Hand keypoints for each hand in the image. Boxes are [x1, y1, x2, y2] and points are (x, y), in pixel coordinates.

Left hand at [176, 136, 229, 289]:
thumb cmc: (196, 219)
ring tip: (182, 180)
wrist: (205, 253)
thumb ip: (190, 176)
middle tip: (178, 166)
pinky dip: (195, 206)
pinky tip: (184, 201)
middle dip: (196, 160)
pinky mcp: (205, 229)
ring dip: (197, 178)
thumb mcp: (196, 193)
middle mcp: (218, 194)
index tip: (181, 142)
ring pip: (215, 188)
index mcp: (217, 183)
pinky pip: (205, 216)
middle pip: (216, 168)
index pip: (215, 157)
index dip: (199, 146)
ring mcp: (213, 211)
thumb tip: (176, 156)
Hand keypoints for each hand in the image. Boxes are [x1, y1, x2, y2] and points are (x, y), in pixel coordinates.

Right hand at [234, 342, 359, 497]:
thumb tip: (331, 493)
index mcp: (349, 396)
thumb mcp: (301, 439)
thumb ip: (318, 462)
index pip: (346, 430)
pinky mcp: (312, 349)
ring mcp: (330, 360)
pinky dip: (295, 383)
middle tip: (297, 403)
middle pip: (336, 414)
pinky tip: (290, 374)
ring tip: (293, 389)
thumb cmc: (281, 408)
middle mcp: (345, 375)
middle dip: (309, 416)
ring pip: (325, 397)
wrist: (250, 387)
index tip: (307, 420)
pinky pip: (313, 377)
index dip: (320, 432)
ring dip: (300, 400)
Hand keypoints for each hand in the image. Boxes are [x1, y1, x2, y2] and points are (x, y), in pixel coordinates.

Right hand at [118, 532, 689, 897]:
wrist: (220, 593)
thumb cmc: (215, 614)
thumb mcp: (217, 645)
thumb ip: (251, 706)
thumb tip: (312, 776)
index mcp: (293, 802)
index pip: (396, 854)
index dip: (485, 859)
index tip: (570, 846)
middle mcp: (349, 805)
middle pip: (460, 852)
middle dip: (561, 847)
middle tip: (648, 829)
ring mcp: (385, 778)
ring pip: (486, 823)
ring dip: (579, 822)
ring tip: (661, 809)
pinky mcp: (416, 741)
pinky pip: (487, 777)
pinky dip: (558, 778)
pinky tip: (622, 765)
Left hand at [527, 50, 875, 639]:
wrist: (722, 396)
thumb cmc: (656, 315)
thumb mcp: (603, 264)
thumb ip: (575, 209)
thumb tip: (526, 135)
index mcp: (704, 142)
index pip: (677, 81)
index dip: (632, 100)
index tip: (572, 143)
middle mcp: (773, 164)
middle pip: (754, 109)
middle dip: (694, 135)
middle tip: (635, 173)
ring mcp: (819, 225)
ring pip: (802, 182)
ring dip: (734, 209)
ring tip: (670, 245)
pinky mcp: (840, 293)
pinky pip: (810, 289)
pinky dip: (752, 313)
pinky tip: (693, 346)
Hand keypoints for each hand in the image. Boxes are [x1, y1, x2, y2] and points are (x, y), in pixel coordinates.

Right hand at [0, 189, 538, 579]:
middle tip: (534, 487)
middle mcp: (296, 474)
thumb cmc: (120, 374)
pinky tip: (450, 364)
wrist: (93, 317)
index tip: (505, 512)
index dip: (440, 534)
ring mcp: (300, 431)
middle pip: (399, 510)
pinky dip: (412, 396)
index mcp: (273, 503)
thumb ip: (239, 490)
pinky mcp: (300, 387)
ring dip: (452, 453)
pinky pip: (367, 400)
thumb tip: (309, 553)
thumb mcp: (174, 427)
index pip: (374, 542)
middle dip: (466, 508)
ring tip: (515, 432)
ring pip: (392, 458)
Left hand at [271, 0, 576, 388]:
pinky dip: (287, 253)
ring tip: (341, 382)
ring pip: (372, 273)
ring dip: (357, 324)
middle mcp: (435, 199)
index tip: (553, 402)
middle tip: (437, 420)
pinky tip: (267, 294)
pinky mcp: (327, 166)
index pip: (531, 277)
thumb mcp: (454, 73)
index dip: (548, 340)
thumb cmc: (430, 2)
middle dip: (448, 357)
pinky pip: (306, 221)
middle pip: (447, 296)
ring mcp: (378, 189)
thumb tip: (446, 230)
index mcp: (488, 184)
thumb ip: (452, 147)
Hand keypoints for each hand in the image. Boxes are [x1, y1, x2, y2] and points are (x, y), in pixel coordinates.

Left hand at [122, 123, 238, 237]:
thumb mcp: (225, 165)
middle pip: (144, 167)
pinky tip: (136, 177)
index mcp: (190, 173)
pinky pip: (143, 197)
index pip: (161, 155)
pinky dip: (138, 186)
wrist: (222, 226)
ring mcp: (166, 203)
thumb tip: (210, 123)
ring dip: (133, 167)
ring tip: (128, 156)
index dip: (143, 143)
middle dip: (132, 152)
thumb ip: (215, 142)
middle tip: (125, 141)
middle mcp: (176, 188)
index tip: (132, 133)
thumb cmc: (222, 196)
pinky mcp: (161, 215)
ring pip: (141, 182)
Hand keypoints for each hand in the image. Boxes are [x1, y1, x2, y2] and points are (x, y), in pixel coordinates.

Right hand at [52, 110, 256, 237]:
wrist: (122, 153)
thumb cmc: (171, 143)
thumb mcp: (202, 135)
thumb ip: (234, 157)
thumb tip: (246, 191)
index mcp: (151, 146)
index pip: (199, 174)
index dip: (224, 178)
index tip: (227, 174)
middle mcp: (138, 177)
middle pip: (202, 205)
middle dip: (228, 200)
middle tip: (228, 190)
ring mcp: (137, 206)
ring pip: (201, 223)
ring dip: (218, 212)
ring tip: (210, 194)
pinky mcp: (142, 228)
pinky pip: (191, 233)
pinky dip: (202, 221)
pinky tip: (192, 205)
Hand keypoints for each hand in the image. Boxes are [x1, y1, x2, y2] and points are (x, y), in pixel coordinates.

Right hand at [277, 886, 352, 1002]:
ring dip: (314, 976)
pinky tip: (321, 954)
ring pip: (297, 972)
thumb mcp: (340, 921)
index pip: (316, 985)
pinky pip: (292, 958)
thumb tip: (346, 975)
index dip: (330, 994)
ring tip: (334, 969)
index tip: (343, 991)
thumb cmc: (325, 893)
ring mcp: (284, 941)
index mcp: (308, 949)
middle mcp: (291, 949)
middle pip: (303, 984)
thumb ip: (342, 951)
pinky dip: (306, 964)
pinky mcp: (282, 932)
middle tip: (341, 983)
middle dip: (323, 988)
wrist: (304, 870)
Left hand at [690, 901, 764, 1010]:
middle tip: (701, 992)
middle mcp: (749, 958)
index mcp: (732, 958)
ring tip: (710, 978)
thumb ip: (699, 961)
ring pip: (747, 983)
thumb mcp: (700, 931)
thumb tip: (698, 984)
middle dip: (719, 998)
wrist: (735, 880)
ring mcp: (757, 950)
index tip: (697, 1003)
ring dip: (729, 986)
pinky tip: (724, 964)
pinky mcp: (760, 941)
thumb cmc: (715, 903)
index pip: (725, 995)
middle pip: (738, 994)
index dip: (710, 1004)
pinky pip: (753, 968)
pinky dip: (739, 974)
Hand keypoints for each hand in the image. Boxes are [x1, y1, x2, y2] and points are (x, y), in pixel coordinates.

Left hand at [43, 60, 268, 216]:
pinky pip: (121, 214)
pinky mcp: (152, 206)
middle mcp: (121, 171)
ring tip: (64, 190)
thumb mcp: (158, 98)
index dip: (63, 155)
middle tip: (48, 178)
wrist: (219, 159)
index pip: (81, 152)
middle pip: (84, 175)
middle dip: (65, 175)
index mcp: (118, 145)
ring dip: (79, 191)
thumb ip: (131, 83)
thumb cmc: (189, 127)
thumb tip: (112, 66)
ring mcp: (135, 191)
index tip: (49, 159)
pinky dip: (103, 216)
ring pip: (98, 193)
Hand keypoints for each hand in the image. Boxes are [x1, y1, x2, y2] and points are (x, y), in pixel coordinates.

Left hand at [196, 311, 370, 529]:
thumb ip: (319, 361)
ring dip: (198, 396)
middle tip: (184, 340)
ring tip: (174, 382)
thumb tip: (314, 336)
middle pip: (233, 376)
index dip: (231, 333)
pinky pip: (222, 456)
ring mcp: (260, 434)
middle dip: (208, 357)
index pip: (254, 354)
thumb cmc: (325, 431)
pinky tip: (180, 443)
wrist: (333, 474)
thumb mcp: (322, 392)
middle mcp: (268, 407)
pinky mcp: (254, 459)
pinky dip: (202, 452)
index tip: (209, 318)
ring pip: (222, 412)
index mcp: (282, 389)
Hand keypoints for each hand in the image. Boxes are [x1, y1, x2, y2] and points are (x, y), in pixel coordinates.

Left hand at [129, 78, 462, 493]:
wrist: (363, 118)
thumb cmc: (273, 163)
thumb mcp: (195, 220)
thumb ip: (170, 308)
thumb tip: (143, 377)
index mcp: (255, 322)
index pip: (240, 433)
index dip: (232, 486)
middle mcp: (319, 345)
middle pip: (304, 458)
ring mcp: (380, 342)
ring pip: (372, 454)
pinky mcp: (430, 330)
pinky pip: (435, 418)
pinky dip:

Instructions to follow –
For this exercise, please output exactly the lines above starting at the line with "middle tip: (228, 190)" and ending at the line with "pinky tip: (192, 205)", ends included.

Answer space –
middle tip: (228, 190)
ring mcp: (137, 206)
ring pip: (201, 223)
ring dip: (218, 212)
ring tip: (210, 194)
pinky mcp: (142, 228)
pinky pip: (191, 233)
pinky dip: (202, 221)
pinky tip: (192, 205)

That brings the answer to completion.